Why Zimbabwe's Middle-Class Women Won't Enter The Political Fray

Harare – They hold top jobs, are privately-educated and are deeply dissatisfied with politicians – but some young middle-class women in Zimbabwe still don’t plan to vote.

A new study by the respected Research and Advocacy Unit in Harare paints a troubling picture of Zimbabwe’s disillusioned under-35 middle-class female population and asks: Why do these women not want to get involved in challenging a status quo that has sometimes made them scale down their dreams?

The findings of this study – titled “Very constrained and confined: The lack of middle-class young women’s voices in political discourse” – will worry those in crisis-hit Zimbabwe who are pinning their hopes on the 2018 elections bringing change. 

Put simply, elections don’t work, some of the women told researchers. ‘It’s not the people who vote that count, it’s the people who count the votes’ was a phrase that was cited. 

That’s a reference to claims from the main opposition Movement for Democratic Change that every election since 2000 has been “stolen” by President Robert Mugabe and his party. Zanu-PF denies this.


Fears of violence 

Researchers noted that some women did not vote in elections in 2013, and now do not even know where to go to get themselves on the voters’ roll. Busy and successful career women and mothers for the most part, they say they do not have “four or five days” to spend completing the registration process. (Separate reports have suggested that in some areas of Zimbabwe, would-be voters are being told there is no money to add them to the voters’ roll just yet). 
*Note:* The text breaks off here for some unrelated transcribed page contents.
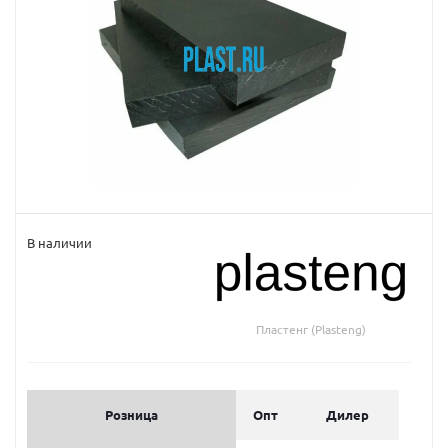
В наличии
Пластенг (Plasteng)
Розница
Опт
Дилер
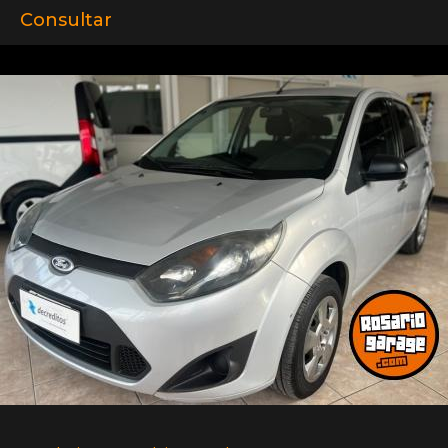
Consultar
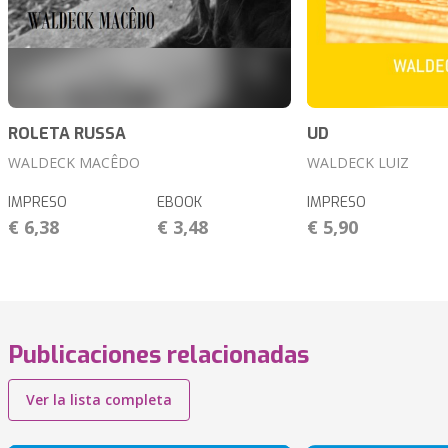
ROLETA RUSSA
UD
WALDECK MACÊDO
WALDECK LUIZ
IMPRESO
EBOOK
IMPRESO
€ 6,38
€ 3,48
€ 5,90
Publicaciones relacionadas
Ver la lista completa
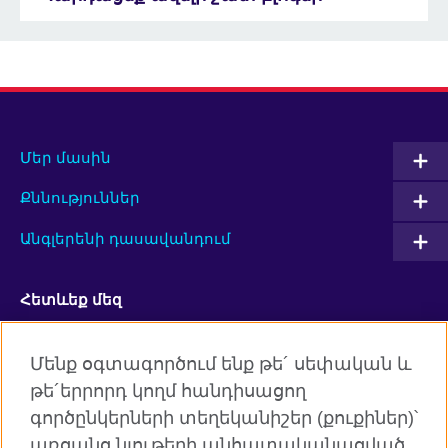
Մեր մասին
Քննություններ
Անգլերենի դասավանդում
Հետևեք մեզ
Facebook
Twitter
Մենք օգտագործում ենք թե´ սեփական և
թե´երրորդ կողմ հանդիսացող
YouTube
Flickr
գործընկերների տեղեկանիշեր (քուքիներ)՝
RSS
Instagram
առցանց նյութերի անհատականացված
Fears of violence are a major factor that stops these women – the low-density, university-educated ‘set’ so often ignored in development discussions – participating in politics. 

Recent moves by Mugabe’s government to clamp down on social media use is even making them read and delete messages on social media rather than sharing them.

But trying to provide the basics of a ‘good life’ for one’s family amid Zimbabwe’s myriad challenges may also mean that the energy to fight for anything else just isn’t there.

Said the study: “There is a sense that as long as their families are okay with their amenities, as long as they have boreholes and water tanks, generators and inverters, their children go to good schools and there is food on the table, they will not engage.”

One woman who breaks the mould is Fadzayi Mahere, an advocate who has a growing audience on social media. 

But mostly middle-class Zimbabwean women “believe elections don’t change anything,” @RAUZW summarised in a tweet.

Said Harare-based economist Vince Musewe: “This must change.”